(TEXT SEGMENT)
+ + + + +

- Title card
- Written by: Adam Curtis
- Directed by: Adam Curtis
- Country of origin: United Kingdom
- Original language: English

Production
- Producer: Sandra Gorel
- Running time: 166 minutes
- Production company: BBC
- Budget: US$80,000

Original release
- Release: 16 October 2016

Related
- Bitter Lake (2015); Can't Get You Out of My Head (2021);

= HyperNormalisation =

2016 documentary film by Adam Curtis

HyperNormalisation is a 2016 BBC documentary by British filmmaker Adam Curtis. It argues that following the global economic crises of the 1970s, governments, financiers and technological utopians gave up on trying to shape the complex "real world" and instead established a simpler "fake world" for the benefit of multi-national corporations that is kept stable by neoliberal governments. The film was released on 16 October 2016 on BBC iPlayer.

+ + + + +

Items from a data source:
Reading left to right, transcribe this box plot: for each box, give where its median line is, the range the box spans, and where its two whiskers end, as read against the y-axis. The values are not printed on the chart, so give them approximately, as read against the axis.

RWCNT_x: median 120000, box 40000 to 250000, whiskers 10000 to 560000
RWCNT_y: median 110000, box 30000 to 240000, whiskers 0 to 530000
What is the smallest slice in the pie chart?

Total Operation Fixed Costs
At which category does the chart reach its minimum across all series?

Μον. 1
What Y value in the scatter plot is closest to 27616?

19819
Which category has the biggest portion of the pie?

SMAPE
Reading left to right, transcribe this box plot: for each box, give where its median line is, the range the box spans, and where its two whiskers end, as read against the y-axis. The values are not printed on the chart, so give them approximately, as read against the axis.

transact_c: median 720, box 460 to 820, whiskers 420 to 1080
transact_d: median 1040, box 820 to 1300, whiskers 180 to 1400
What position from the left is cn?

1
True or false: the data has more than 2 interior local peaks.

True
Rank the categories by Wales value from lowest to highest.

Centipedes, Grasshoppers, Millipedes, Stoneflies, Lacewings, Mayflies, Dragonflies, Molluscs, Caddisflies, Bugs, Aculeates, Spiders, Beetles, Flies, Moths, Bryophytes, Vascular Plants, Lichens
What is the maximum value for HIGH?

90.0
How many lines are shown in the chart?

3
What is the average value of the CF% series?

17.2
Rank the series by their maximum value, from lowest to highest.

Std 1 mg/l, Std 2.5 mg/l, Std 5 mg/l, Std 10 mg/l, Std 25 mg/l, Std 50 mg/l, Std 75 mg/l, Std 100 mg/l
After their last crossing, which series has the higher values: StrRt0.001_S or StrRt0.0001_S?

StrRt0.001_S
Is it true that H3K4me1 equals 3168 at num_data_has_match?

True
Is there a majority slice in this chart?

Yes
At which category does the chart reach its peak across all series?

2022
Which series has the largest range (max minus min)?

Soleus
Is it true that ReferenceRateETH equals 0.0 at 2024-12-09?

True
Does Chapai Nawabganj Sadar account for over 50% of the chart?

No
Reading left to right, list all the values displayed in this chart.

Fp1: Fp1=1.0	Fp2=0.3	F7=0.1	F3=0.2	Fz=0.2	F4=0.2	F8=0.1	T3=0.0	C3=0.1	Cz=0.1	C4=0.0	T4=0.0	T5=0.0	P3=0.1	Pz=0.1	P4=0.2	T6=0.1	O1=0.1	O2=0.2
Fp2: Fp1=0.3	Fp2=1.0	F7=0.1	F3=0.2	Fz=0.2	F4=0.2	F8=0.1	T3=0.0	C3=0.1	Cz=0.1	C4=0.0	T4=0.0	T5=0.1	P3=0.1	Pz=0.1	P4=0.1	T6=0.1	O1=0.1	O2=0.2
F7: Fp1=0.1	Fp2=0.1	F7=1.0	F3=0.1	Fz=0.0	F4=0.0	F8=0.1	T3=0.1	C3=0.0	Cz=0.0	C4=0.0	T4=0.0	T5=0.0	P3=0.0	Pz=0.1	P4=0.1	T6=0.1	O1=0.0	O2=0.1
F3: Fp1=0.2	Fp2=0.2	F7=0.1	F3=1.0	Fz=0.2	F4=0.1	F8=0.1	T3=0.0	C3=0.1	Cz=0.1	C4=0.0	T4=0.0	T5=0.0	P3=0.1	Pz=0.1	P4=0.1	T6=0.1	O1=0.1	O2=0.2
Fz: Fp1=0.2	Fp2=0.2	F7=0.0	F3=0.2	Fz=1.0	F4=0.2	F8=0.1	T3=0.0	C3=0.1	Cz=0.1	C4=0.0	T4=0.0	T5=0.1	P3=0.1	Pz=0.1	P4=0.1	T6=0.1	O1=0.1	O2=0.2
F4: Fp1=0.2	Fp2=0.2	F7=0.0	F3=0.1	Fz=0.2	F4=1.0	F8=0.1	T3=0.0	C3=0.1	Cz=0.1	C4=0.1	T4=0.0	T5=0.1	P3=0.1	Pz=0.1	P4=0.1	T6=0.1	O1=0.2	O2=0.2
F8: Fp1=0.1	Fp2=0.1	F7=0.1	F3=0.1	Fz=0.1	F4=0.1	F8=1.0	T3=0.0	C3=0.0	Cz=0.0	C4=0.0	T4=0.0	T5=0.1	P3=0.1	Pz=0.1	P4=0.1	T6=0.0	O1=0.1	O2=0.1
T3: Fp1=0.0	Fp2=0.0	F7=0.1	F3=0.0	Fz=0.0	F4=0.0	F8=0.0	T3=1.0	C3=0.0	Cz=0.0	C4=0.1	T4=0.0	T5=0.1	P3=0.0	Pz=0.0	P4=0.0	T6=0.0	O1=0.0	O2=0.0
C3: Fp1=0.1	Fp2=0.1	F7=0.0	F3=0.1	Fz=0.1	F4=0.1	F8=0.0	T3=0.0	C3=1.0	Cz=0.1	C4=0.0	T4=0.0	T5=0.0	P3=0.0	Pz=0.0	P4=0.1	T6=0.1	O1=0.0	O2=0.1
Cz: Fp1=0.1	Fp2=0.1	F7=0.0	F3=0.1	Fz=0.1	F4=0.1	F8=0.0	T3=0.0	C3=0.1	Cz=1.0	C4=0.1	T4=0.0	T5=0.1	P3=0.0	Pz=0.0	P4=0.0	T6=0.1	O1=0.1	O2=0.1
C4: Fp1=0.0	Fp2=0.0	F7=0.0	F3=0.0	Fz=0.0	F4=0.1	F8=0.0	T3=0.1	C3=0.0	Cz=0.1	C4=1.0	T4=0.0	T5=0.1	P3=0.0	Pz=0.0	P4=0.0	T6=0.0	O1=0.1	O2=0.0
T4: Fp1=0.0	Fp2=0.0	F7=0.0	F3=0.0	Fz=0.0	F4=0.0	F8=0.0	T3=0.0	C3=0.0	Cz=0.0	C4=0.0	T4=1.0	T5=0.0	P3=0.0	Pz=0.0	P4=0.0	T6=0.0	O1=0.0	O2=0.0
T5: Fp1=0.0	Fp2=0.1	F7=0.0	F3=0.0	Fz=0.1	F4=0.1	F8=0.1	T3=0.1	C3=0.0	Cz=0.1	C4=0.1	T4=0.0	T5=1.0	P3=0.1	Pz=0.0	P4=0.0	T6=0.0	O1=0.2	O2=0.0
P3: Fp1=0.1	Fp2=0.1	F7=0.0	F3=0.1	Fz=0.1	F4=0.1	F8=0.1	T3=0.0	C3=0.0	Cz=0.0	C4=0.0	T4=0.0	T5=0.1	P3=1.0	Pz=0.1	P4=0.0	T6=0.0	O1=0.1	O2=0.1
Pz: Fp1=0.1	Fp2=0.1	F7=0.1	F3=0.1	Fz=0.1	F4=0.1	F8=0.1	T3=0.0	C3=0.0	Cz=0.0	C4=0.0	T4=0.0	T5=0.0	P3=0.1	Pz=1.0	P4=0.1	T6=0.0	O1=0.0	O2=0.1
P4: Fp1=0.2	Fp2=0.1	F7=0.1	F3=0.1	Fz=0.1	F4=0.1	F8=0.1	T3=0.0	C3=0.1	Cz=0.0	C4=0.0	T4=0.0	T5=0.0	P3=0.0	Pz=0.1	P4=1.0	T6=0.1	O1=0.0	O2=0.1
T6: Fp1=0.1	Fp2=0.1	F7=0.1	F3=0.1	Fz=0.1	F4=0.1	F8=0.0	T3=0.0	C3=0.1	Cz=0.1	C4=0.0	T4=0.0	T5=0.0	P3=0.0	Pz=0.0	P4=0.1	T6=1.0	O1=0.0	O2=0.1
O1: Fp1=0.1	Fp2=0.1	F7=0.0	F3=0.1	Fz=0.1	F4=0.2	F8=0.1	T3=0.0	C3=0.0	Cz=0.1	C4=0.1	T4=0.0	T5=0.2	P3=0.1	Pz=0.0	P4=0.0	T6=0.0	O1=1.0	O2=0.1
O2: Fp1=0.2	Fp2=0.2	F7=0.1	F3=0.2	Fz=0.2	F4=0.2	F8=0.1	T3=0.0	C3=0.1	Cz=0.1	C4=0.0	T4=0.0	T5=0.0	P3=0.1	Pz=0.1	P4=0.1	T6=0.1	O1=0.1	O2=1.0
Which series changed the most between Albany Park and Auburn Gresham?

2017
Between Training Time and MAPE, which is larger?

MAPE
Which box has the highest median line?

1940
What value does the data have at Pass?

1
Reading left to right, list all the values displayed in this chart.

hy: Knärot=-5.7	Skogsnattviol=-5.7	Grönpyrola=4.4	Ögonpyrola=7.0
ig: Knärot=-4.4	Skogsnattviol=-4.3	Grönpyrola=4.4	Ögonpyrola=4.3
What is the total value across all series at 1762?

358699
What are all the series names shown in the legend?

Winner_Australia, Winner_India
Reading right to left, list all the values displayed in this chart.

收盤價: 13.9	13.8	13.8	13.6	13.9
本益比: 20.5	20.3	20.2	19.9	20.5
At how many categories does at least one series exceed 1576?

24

+ + + + +

(ACTIVITY 1)
Answer the following from the HyperNormalisation entry.
(a) Who is listed as the producer?
(b) What running time is given?
(c) On which service was the film released?
(ACTIVITY 2) Reproduce the stretch of the HyperNormalisation entry from "Original release" through "on BBC iPlayer.".
(ACTIVITY 3) Summarize the HyperNormalisation entry in two sentences.

(ANSWER AREA 1)
(a) Sandra Gorel
(b) 166 minutes
(c) BBC iPlayer

(ANSWER AREA 2)
Original release
- Release: 16 October 2016

Related
- Bitter Lake (2015); Can't Get You Out of My Head (2021);

= HyperNormalisation =

2016 documentary film by Adam Curtis

HyperNormalisation is a 2016 BBC documentary by British filmmaker Adam Curtis. It argues that following the global economic crises of the 1970s, governments, financiers and technological utopians gave up on trying to shape the complex "real world" and instead established a simpler "fake world" for the benefit of multi-national corporations that is kept stable by neoliberal governments. The film was released on 16 October 2016 on BBC iPlayer.

(ANSWER AREA 3) HyperNormalisation is a 2016 BBC documentary written and directed by British filmmaker Adam Curtis, released on BBC iPlayer on 16 October 2016. It argues that after the global economic crises of the 1970s, governments, financiers and technological utopians abandoned trying to shape the complex "real world" and instead established a simpler "fake world" for the benefit of multi-national corporations, kept stable by neoliberal governments.